• DATASET ENTRIES:
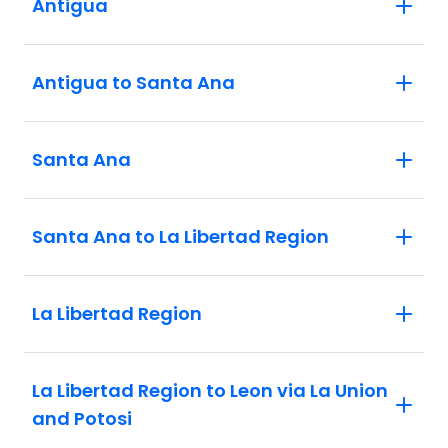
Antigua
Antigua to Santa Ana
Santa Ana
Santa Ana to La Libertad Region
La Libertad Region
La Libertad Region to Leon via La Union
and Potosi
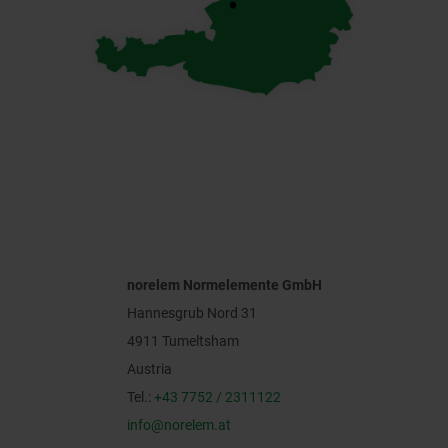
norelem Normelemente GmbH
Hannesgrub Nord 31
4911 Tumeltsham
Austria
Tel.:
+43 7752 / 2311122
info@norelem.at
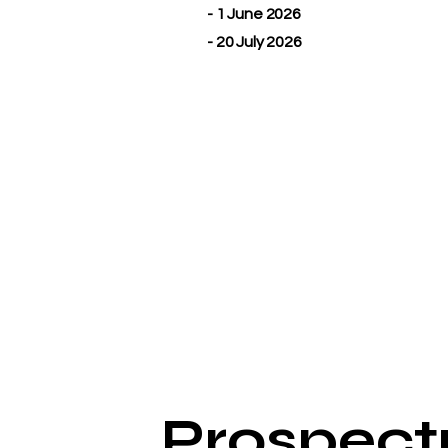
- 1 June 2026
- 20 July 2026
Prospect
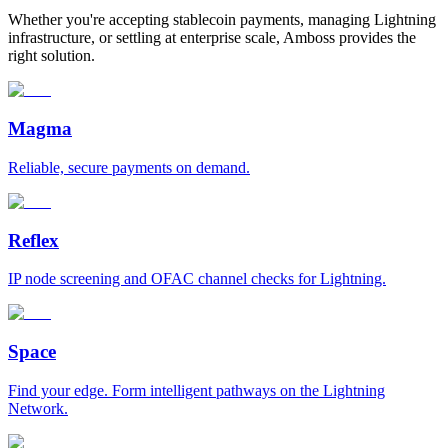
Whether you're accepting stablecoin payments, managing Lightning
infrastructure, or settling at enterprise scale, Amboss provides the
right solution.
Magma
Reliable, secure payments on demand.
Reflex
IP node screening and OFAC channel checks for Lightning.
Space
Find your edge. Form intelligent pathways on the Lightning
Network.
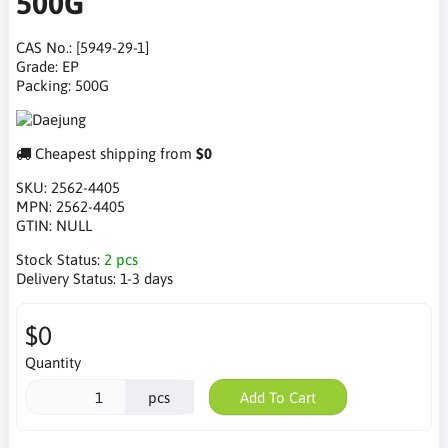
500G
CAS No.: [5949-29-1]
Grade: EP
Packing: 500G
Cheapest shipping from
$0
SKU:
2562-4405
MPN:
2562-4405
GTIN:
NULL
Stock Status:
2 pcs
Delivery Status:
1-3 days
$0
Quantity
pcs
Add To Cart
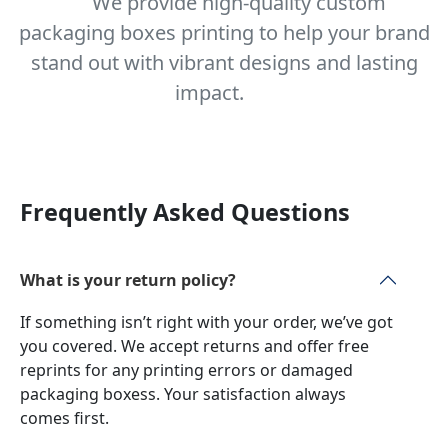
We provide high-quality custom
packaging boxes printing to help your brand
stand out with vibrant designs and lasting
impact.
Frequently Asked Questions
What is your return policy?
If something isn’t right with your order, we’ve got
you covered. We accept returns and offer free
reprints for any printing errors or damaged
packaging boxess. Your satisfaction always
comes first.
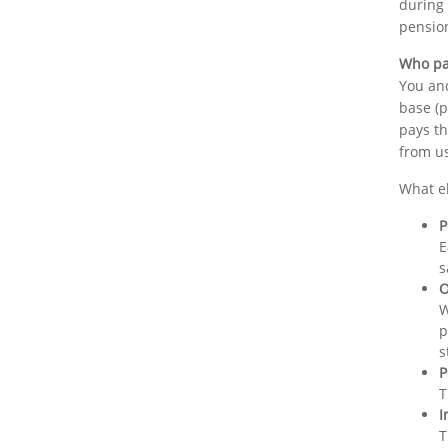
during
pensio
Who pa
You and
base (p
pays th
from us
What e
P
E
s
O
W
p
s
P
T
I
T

==

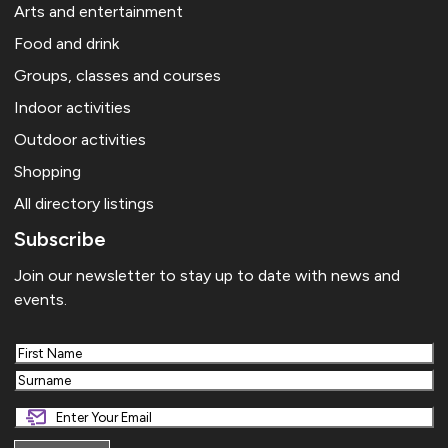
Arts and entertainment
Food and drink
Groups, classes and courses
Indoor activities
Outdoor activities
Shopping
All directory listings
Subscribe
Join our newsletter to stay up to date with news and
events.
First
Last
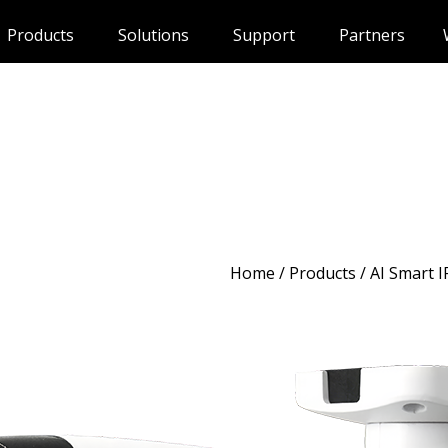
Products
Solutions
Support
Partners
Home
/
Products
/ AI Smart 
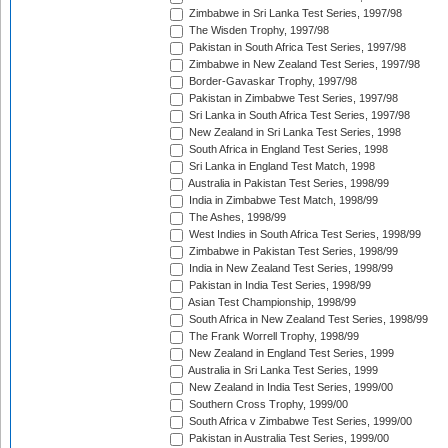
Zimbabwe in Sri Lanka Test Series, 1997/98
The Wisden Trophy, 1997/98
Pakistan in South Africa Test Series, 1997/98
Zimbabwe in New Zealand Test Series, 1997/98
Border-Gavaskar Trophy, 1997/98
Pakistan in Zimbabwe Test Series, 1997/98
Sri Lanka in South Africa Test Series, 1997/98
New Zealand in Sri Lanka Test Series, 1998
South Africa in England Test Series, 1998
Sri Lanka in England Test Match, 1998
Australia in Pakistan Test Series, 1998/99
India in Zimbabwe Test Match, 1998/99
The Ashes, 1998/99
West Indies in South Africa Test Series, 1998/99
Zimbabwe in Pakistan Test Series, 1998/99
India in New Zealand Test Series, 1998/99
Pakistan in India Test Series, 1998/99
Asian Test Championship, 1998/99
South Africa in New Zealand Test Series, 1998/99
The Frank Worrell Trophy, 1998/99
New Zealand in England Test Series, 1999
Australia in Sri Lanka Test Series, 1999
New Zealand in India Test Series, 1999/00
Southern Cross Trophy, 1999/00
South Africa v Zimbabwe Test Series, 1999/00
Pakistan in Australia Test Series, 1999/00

--

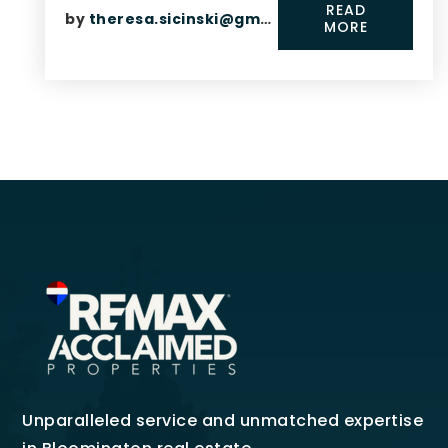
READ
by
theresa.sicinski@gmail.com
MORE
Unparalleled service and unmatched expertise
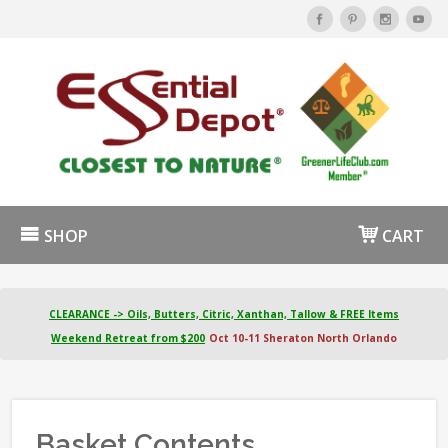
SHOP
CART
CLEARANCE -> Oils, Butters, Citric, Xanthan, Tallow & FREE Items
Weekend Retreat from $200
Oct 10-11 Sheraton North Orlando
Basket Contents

• EXERCISE:
Count how many lines in the listing above contain the word "from", and respond with only that number.

• COMPLETED EXERCISE:
3